Use of the Clone method may not be optimal for duplicating objects of type TDocument or its subclasses. You might instead call the application object's DoMakeDocument method to create a new document, then call a custom document-cloning method to copy specific information from the cloned document to the new document.

Comparing Objects

The TObject class provides several methods to test for object equality and inequality. The IsSame method compares the object to the passed object reference and returns TRUE if the object references match.

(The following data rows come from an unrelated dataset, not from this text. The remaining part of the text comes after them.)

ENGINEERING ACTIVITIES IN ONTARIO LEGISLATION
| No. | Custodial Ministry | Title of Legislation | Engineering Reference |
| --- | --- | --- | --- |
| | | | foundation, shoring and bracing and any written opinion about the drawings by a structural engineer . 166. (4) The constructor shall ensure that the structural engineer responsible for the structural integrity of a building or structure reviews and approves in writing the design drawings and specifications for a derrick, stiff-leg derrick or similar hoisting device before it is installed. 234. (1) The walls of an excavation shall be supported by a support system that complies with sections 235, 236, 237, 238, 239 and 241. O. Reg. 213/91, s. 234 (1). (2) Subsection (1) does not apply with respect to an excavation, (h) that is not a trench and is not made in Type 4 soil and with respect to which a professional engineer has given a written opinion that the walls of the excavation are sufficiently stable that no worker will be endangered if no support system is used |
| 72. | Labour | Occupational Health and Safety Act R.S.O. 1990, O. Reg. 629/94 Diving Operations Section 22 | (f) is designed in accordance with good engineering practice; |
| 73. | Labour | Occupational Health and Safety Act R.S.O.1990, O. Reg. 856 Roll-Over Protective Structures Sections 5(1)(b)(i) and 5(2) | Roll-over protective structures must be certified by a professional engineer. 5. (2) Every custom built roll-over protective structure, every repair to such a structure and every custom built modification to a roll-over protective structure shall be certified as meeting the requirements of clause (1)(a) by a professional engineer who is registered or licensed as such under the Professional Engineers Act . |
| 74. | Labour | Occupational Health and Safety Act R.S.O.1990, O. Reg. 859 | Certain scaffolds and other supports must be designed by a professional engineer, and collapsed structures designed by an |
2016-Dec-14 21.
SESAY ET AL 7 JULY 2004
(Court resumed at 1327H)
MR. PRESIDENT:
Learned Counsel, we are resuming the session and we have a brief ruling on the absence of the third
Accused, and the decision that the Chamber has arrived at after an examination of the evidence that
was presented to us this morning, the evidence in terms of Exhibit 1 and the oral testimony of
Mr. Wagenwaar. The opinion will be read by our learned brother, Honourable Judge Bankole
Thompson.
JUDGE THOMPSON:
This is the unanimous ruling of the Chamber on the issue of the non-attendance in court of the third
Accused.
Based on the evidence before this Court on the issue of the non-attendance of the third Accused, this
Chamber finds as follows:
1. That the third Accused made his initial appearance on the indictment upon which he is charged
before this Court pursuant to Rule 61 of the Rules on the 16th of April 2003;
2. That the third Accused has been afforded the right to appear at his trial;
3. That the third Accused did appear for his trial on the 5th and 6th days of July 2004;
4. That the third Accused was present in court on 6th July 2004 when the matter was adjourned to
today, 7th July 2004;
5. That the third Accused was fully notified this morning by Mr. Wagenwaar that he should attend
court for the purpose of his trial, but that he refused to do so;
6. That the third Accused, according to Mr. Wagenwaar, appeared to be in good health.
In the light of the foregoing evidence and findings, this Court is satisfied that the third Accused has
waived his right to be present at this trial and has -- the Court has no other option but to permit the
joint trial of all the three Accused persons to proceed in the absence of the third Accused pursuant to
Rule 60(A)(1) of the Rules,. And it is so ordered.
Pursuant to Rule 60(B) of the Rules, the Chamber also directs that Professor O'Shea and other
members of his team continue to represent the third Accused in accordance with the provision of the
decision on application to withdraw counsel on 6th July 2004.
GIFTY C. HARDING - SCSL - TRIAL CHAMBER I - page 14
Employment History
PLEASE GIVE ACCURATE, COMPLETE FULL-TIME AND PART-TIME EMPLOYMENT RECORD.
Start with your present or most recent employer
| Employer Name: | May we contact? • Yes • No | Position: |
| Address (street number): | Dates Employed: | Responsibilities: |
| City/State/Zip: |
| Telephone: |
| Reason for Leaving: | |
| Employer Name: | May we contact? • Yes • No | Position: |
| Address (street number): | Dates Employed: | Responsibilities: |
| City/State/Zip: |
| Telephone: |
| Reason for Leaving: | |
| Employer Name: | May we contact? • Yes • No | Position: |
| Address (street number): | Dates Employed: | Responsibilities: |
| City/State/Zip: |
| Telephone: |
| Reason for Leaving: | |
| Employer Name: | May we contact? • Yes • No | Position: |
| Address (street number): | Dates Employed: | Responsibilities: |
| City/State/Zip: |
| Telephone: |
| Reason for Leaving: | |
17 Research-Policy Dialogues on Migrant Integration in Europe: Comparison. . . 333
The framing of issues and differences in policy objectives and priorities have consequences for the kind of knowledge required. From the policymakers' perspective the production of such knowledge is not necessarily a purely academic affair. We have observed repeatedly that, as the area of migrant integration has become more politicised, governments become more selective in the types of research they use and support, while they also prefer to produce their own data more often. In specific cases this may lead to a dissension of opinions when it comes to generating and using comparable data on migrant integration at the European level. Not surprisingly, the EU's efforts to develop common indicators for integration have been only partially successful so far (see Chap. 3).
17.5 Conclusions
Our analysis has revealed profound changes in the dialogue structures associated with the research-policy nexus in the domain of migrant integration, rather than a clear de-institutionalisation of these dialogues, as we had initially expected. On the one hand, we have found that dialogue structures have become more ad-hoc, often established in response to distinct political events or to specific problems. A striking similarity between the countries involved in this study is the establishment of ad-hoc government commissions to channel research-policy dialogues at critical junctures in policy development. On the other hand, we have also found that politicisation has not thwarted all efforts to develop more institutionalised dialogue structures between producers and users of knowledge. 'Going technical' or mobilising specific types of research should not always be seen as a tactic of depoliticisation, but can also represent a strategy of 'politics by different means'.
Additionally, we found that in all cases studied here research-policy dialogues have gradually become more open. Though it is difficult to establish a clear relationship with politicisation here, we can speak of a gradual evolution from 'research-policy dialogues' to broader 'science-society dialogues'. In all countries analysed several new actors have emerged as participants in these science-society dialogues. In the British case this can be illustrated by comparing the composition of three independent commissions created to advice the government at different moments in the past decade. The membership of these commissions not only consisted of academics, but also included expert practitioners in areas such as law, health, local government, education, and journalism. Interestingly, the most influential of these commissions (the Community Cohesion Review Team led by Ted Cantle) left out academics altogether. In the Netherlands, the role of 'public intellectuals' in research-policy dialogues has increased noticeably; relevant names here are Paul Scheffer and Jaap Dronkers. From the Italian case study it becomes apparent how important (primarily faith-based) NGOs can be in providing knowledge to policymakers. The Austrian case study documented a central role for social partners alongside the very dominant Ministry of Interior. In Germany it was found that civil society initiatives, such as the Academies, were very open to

The CompareObject method and all of the TObject class operator comparison methods (operator!=, operator<, operator<=, operator==, operator>, and operator>=) call the IsLessThan, IsGreaterThan, and IsEqual methods to compare the object to the passed object reference. The IsLessThan, IsEqual, and IsGreaterThan methods do nothing in TObject, so you must override them if you wish to use them or to use CompareObject or the operator comparison methods.

Note

Except for determining that two objects with the same numerical reference value are the same object, MacApp makes no definition of what object equality or inequality means. If you override MacApp's operator comparison methods, you should define these terms to have meaning in your application.

The SubClassResponsibility Method

The SubClassResponsibility method reports that a method was called that should have been overridden by a subclass. This method can be useful during development as a reminder that a routine has not yet been implemented. The SubClassResponsibility method reports only in debug versions of the application--otherwise it does nothing.